The data directory contains files derived from the Canadian Hansards,
originally aligned by Ulrich Germann:

-input: French sentences to translate.

-tm: a phrase-based translation model.
  French phrase ||| English phrase ||| log_10(translation_prob)

-lm: a trigram language model file in ARPA format:
  log_10(ngram_prob)   ngram   log_10(backoff_prob)

  The backoff (bo) prob should be used when using this ngram as a backoff.

  The probability of a trigram (w1,w2,w3) is given according to the
  following receipe:

     trigram probability of p(w3 | w1, w2) :
         p(w3|w1,w2)= if(trigram exists)           p_3(w1,w2,w3)
                      else if(bigram w1,w2 exists) bo_wt_2(w1,w2)*p(w3|w2)
                      else                         p(w3|w2)

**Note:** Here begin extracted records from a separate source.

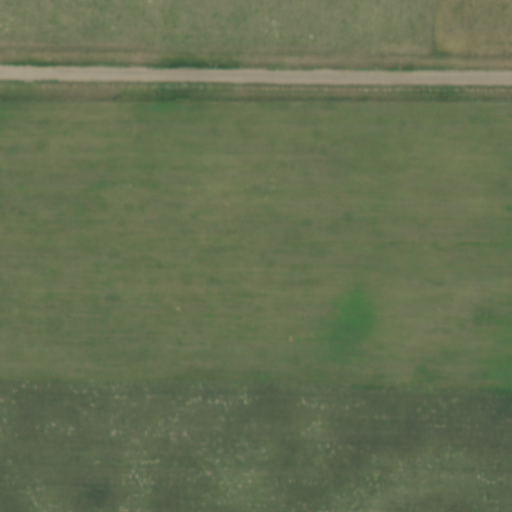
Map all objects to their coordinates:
road: (255, 78)
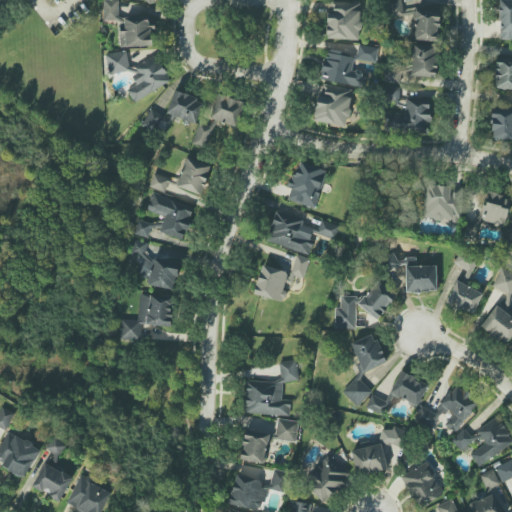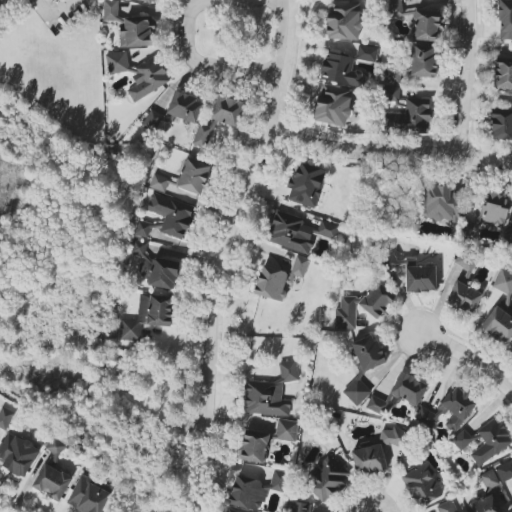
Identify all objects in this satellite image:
building: (150, 1)
road: (198, 4)
building: (110, 10)
parking lot: (58, 11)
road: (54, 12)
building: (505, 19)
building: (418, 20)
building: (343, 21)
building: (136, 32)
building: (366, 53)
building: (423, 60)
road: (226, 68)
building: (340, 69)
building: (503, 73)
building: (138, 74)
building: (397, 75)
road: (464, 78)
building: (392, 93)
building: (332, 105)
building: (184, 108)
building: (410, 118)
building: (219, 119)
building: (501, 124)
road: (387, 150)
building: (193, 176)
building: (159, 182)
building: (306, 184)
building: (442, 203)
building: (493, 209)
building: (171, 215)
building: (142, 229)
building: (328, 229)
building: (288, 233)
building: (509, 234)
road: (221, 252)
building: (142, 258)
building: (391, 261)
building: (163, 273)
building: (420, 277)
building: (278, 279)
building: (504, 281)
building: (463, 297)
park: (82, 298)
building: (362, 306)
building: (148, 315)
building: (500, 321)
road: (469, 355)
building: (363, 367)
building: (270, 393)
building: (399, 393)
building: (449, 409)
building: (5, 418)
building: (286, 430)
building: (392, 436)
building: (462, 439)
building: (491, 441)
building: (55, 447)
building: (254, 447)
building: (17, 454)
building: (369, 460)
building: (504, 471)
building: (327, 478)
building: (489, 479)
building: (52, 482)
building: (421, 485)
building: (255, 490)
building: (88, 496)
building: (485, 505)
building: (447, 506)
building: (297, 507)
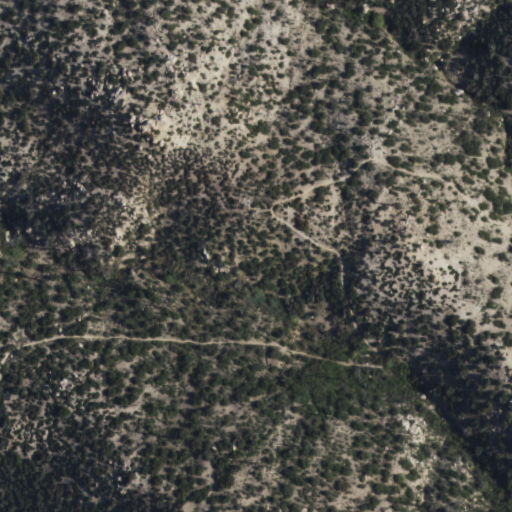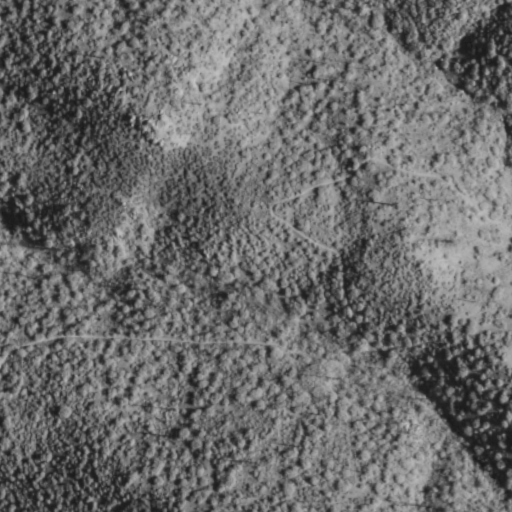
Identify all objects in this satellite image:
road: (360, 329)
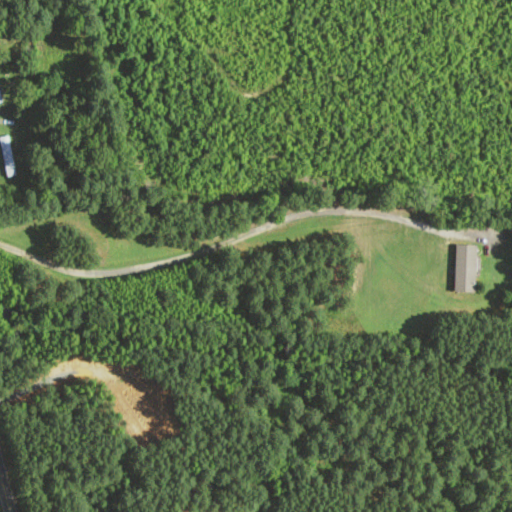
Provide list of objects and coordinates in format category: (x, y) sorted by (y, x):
building: (8, 157)
road: (222, 243)
building: (467, 268)
road: (7, 481)
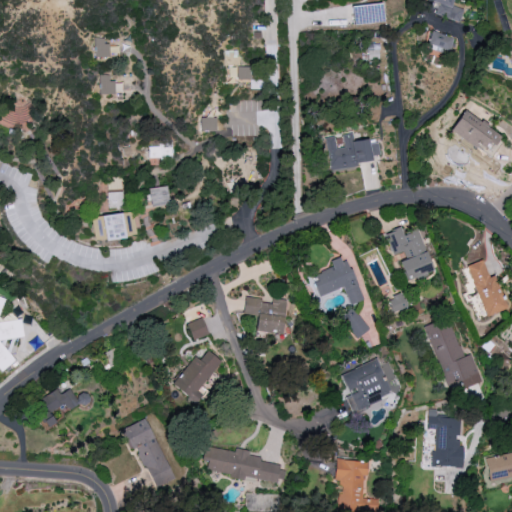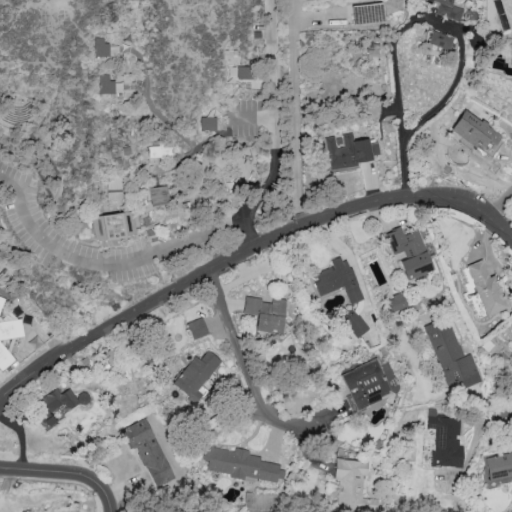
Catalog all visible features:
building: (448, 10)
road: (409, 22)
building: (439, 43)
building: (100, 47)
road: (275, 58)
building: (511, 65)
building: (243, 73)
road: (295, 114)
building: (207, 124)
building: (474, 132)
building: (347, 152)
road: (274, 156)
building: (157, 196)
road: (497, 201)
building: (113, 226)
building: (409, 252)
road: (245, 253)
road: (117, 264)
building: (336, 280)
building: (485, 288)
building: (396, 302)
building: (266, 314)
building: (352, 321)
building: (197, 328)
building: (8, 337)
building: (449, 354)
road: (247, 373)
building: (195, 376)
building: (365, 385)
building: (55, 404)
road: (506, 414)
building: (445, 440)
building: (148, 452)
building: (237, 464)
building: (498, 466)
road: (65, 473)
building: (352, 486)
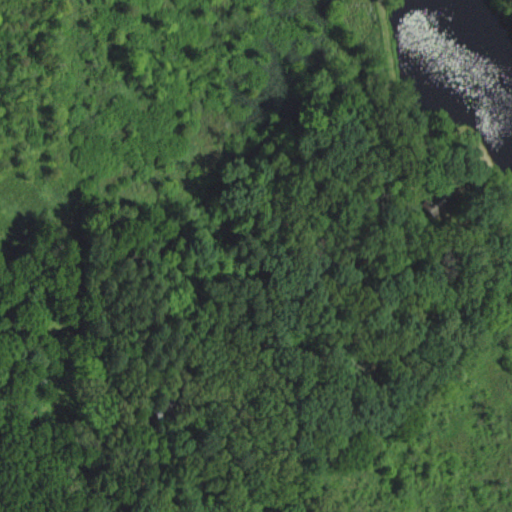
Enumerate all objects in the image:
road: (2, 189)
building: (159, 407)
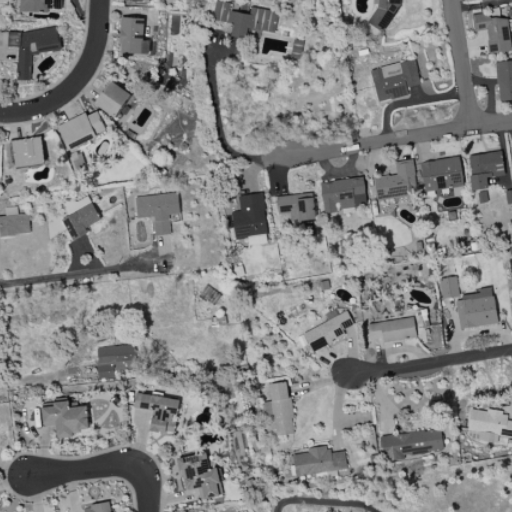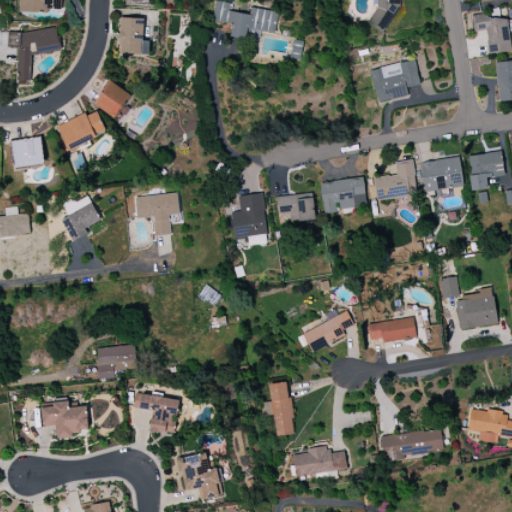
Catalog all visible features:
building: (133, 0)
building: (486, 0)
building: (38, 6)
building: (383, 13)
building: (245, 21)
building: (493, 33)
building: (130, 36)
building: (30, 48)
road: (460, 64)
building: (394, 80)
building: (504, 81)
road: (78, 83)
building: (112, 100)
road: (218, 120)
building: (81, 130)
road: (391, 141)
building: (26, 153)
building: (483, 169)
building: (441, 175)
building: (396, 183)
building: (342, 195)
building: (295, 208)
building: (157, 211)
building: (249, 217)
building: (79, 218)
building: (13, 223)
building: (256, 240)
building: (163, 245)
road: (84, 272)
building: (448, 288)
building: (475, 310)
building: (392, 330)
building: (327, 332)
building: (114, 360)
road: (433, 365)
road: (50, 378)
building: (279, 409)
building: (159, 412)
building: (65, 419)
building: (489, 425)
building: (411, 445)
building: (318, 462)
road: (103, 468)
building: (199, 476)
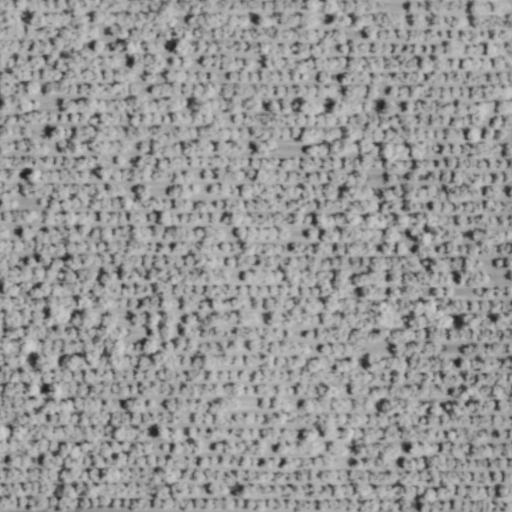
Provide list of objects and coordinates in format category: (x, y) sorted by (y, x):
crop: (254, 256)
crop: (256, 256)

     bigram probability of p(w2 | w1) :
         p(w2|w1)= if(bigram exists)             p_2(w1,w2)
                   else                          bo_wt_1(w1)*p_1(w2)


  To get the probability of an unknown single work, use the "<unk>" token.

  Keep in mind that the values in the file are in log10, and the
  receipe is not in log-space.

  The lm assumes sentences start with "<s>" and end with "</s>".

The language model and translation model are computed from the data 
in the align directory, using alignments from the Berkeley aligner.